Anyway… Warning? What warning? I had my camera with me, obviously – I’d already taken a load of photos of wasps coming and going – so back out into the garden I went to take another lot.

Over the course of another twenty or so minutes I took another 190 photographs.

In other words I was stood by, and sometimes directly under, the access points these potentially very angry wasps (they were being evicted, after all) were using to get into and out of where they’d made a nest inside the house, under the floorboards in my old bedroom. I was there for around twenty minutes before the eviction, and another twenty minutes as the eviction took place, and not one of those potentially very angry wasps attacked or stung me.

They largely ignored me. One or two hovered in front of me for a moment, and I guess they said to one another, in whatever language wasps use, “It’s okay lads, it’s Vince. We’re probably lucky he’s letting us go given our longstanding agreement. We probably shouldn’t have been in there.”

The camera was a Fuji FinePix S2800HD, and I mainly just left it on automatic, set for rapid photographs – so I could point, squeeze the shutter, and it would fire constantly until I released again (or there may have been a maximum number of frames – can’t remember).
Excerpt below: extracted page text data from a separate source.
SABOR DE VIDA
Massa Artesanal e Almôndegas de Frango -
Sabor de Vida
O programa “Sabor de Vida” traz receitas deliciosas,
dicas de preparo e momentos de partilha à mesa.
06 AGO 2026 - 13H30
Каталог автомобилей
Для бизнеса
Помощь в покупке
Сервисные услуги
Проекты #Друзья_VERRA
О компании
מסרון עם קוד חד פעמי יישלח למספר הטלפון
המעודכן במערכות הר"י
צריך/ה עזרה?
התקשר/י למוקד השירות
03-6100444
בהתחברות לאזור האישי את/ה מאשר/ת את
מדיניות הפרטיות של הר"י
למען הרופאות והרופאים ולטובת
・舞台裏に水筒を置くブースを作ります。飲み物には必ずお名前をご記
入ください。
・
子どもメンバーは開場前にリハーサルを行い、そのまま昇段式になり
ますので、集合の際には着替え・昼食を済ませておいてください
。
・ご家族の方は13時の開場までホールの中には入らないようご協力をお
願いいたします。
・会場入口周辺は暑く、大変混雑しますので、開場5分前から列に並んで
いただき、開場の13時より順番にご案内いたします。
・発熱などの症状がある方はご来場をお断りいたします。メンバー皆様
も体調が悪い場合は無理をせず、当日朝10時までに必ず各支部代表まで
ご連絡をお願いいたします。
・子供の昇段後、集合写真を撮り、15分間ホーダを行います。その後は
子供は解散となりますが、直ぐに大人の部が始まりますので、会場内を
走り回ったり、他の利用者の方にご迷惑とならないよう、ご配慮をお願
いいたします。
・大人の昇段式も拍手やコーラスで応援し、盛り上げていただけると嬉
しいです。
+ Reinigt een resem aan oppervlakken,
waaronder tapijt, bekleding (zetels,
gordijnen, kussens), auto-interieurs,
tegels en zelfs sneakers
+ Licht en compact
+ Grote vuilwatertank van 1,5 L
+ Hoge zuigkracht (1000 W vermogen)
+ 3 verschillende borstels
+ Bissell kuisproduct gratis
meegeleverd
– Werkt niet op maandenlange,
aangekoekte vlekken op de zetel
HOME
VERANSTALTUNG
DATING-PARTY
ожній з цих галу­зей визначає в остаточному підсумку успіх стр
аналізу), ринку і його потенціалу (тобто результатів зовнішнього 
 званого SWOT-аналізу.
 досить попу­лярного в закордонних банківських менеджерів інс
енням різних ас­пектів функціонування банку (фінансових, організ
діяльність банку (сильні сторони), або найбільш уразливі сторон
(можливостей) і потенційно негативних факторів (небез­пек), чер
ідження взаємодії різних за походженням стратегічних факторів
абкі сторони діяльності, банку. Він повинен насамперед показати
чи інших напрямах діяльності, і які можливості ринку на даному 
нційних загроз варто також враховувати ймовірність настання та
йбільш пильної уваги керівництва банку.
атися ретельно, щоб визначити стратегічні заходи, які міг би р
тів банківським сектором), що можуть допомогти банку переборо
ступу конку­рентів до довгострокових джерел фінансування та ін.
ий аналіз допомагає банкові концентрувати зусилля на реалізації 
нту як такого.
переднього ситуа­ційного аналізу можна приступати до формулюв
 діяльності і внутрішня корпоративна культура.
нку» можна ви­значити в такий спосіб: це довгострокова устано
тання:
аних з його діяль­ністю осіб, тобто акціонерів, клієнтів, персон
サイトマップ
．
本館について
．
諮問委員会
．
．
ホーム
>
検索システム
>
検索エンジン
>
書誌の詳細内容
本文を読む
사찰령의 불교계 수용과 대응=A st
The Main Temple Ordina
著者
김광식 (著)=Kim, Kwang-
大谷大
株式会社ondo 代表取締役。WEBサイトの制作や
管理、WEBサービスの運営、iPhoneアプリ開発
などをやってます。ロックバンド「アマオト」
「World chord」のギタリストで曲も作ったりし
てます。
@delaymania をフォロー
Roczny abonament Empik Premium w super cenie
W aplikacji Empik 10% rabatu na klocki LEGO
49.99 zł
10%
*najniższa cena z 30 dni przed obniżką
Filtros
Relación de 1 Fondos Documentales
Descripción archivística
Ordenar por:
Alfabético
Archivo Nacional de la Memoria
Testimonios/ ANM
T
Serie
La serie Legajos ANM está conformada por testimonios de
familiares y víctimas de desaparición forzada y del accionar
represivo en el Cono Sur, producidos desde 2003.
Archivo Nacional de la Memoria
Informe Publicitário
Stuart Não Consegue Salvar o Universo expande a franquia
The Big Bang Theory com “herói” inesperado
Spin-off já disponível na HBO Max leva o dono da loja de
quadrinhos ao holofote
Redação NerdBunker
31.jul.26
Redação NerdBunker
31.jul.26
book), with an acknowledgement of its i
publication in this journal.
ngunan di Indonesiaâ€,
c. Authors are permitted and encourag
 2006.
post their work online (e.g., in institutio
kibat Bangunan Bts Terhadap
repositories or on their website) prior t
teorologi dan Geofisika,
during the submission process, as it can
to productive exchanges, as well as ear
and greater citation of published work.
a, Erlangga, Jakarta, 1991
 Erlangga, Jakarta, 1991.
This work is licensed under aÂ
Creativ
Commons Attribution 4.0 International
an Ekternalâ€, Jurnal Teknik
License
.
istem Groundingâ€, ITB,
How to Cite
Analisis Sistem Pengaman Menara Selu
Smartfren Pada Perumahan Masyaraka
The lighting wasn’t great, and wasps can move quite quickly, so there wasn’t much time for focusing – spot a wasp (or a small group), point, fire, hope for the best. As such, most of the photos barely show even one wasp because it’s moving so fast it’s out of focus enough to be almost invisible, as in some of these examples:

An out of focus wasp
An out of focus wasp.
Three out of focus wasps, and one clearer one
Three out of focus wasps, and one clearer one.
One out of focus wasp, and one more plainly visible
One out of focus wasp, and one more plainly visible.
A closer out of focus wasp
A closer out of focus wasp.

This one is particularly interesting because, believe it or not – judging by the rapid shot images either side of it – it shows just one wasp, not two:

One wasp looking like two
One wasp looking like two.

That probably illustrates how fast they can move!
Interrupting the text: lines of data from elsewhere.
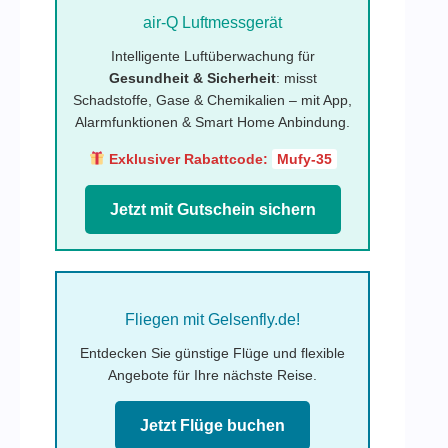
air-Q Luftmessgerät
Intelligente Luftüberwachung für
Gesundheit & Sicherheit
: misst
Schadstoffe, Gase & Chemikalien – mit App,
Alarmfunktionen & Smart Home Anbindung.
Exklusiver Rabattcode:
Mufy-35
Jetzt mit Gutschein sichern
Fliegen mit Gelsenfly.de!
Entdecken Sie günstige Flüge und flexible
Angebote für Ihre nächste Reise.
Jetzt Flüge buchen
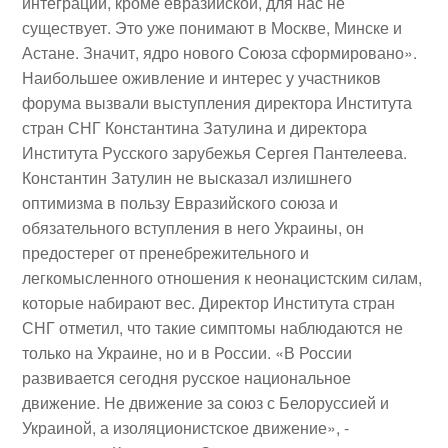
интеграции, кроме евразийской, для нас не
существует. Это уже понимают в Москве, Минске и
Астане. Значит, ядро нового Союза сформировано».
Наибольшее оживление и интерес у участников
форума вызвали выступления директора Института
стран СНГ Константина Затулина и директора
Института Русского зарубежья Сергея Пантелеева.
Константин Затулин
не высказал излишнего
оптимизма в пользу Евразийского союза и
обязательного вступления в него Украины, он
предостерег от пренебрежительного и
легкомысленного отношения к неонацистским силам,
которые набирают вес. Директор Института стран
СНГ отметил, что такие симптомы наблюдаются не
только на Украине, но и в России. «В России
развивается сегодня русское национальное
движение. Не движение за союз с Белоруссией и
Украиной, а изоляционистское движение», ‑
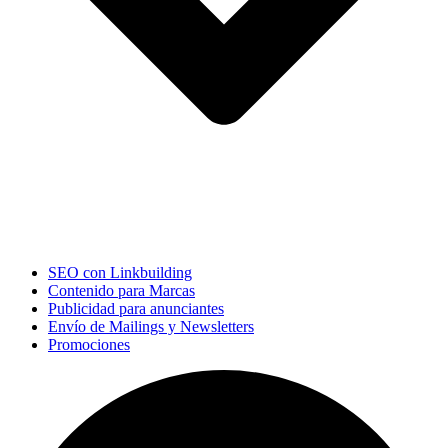
SEO con Linkbuilding
Contenido para Marcas
Publicidad para anunciantes
Envío de Mailings y Newsletters
Promociones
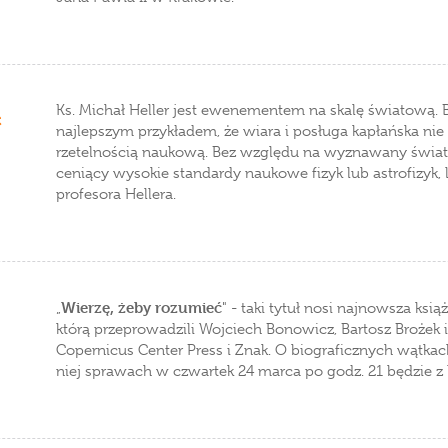
Ks. Michał Heller jest ewenementem na skalę światową
ć
najlepszym przykładem, że wiara i posługa kapłańska nie 
rzetelnością naukową. Bez względu na wyznawany światopo
ceniący wysokie standardy naukowe fizyk lub astrofizyk, 
profesora Hellera.
Wierzę, żeby rozumieć
„
" - taki tytuł nosi najnowsza ksi
którą przeprowadzili Wojciech Bonowicz, Bartosz Brożek i
Copernicus Center Press i Znak. O biograficznych wątkac
niej sprawach w czwartek 24 marca po godz. 21 będzie z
I’ve gone through all 471 photographs and cropped a small number of them into something half useable, which I’ll include here:

One wasp going back in, with one coming out
One wasp going back in, with one coming out.
The same two wasps, with a third just getting home from the bins
The same two wasps, with a third just getting home from the bins.
A wasp emerging as another flies off
A wasp emerging as another flies off.
One wasp coming out as two go in
One wasp coming out as two go in.
A wasp returns
A wasp returns.
Two wasps emerging
Two wasps emerging.
One of the two wasps flies off first
One of the two wasps flies off first.
And the other wasp soon follows
And the other wasp soon follows.
Two wasps arrive back from the bins
Two wasps arrive back from the bins.
The same pair of wasps
The same pair of wasps.

One of the weird things with those photographs is that as well as lots of wasps leaving, it also shows plenty – who were presumably off hanging around some bins or whatever while the pest controller did his thing – returning to the nest. Not surprising in the first batch, before the pest controller came, but there were also plenty in the second batch, after he’d sprayed something obnoxious to the wasps into the nest. I imagine that every time I saw one go in, the next one I saw come out was probably the same one, thinking ‘nope!’
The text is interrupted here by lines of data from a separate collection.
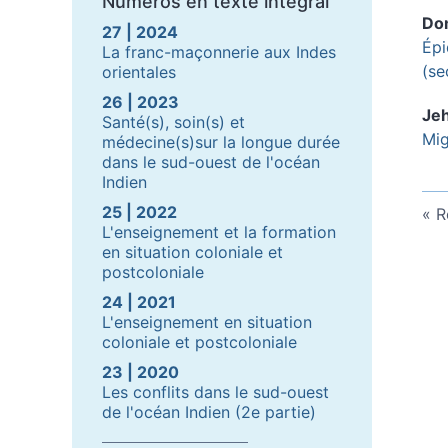
Numéros en texte intégral
Do
27 | 2024
Épi
La franc-maçonnerie aux Indes
(se
orientales
26 | 2023
Je
Santé(s), soin(s) et
Mig
médecine(s)sur la longue durée
dans le sud-ouest de l'océan
Indien
25 | 2022
R
L'enseignement et la formation
en situation coloniale et
postcoloniale
24 | 2021
L'enseignement en situation
coloniale et postcoloniale
23 | 2020
Les conflits dans le sud-ouest
de l'océan Indien (2e partie)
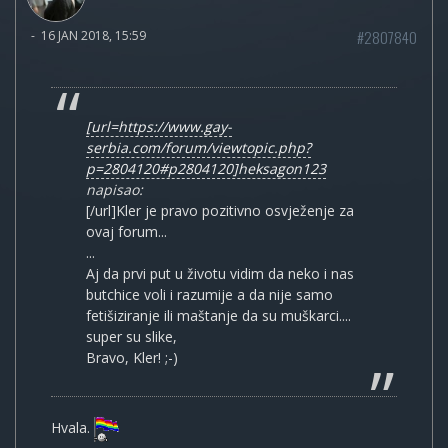
#2807840
-
16 JAN 2018, 15:59
[url=https://www.gay-
serbia.com/forum/viewtopic.php?
p=2804120#p2804120]heksagon123
napisao:
[/url]Kler je pravo pozitivno osvježenje za
ovaj forum...
...
Aj da prvi put u životu vidim da neko i nas
butchice voli i razumije a da nije samo
fetišiziranje ili maštanje da su muškarci....
super su slike,
Bravo, Kler! ;-)
Hvala.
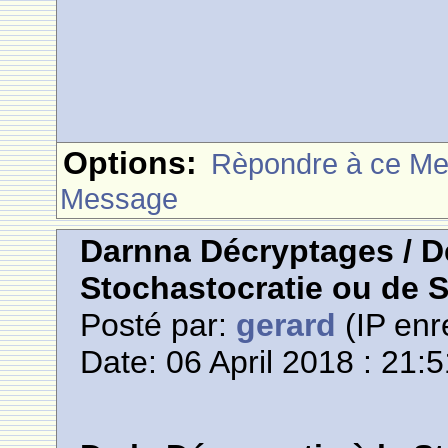
Options:
Rèpondre à ce M
Message
Darnna Décryptages / De
Stochastocratie ou de S
Posté par:
gerard
(IP enr
Date: 06 April 2018 : 21:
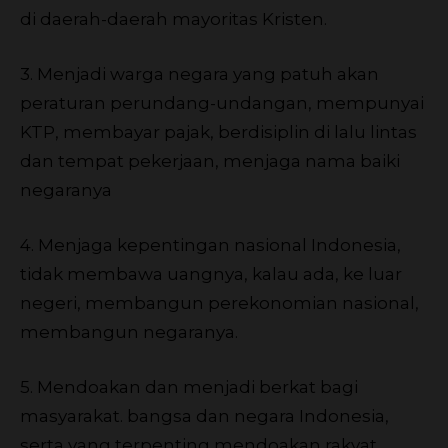
di daerah-daerah mayoritas Kristen.
3. Menjadi warga negara yang patuh akan
peraturan perundang-undangan, mempunyai
KTP, membayar pajak, berdisiplin di lalu lintas
dan tempat pekerjaan, menjaga nama baiki
negaranya
4. Menjaga kepentingan nasional Indonesia,
tidak membawa uangnya, kalau ada, ke luar
negeri, membangun perekonomian nasional,
membangun negaranya.
5. Mendoakan dan menjadi berkat bagi
masyarakat. bangsa dan negara Indonesia,
serta yang terpenting mendoakan rakyat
Another time, another nest. My parents have a plastic store in the garden, and that’s where the nest was this time. My stepfather told me it was there, and showed me by (carefully) lifting the lid so it was visible.

The nest was, I’d guess, around the size of a football. I thought I went and grabbed my phone, came back out, and carefully lifted the lid myself to take a photograph – but I can’t find said photograph, so either I didn’t, or I’ve never transferred it off the phone. It’s not on my current phone, which was new only a couple of years ago after the screen became detached on the old one, so it’s possible the photo is still on the old one. *Shrug*.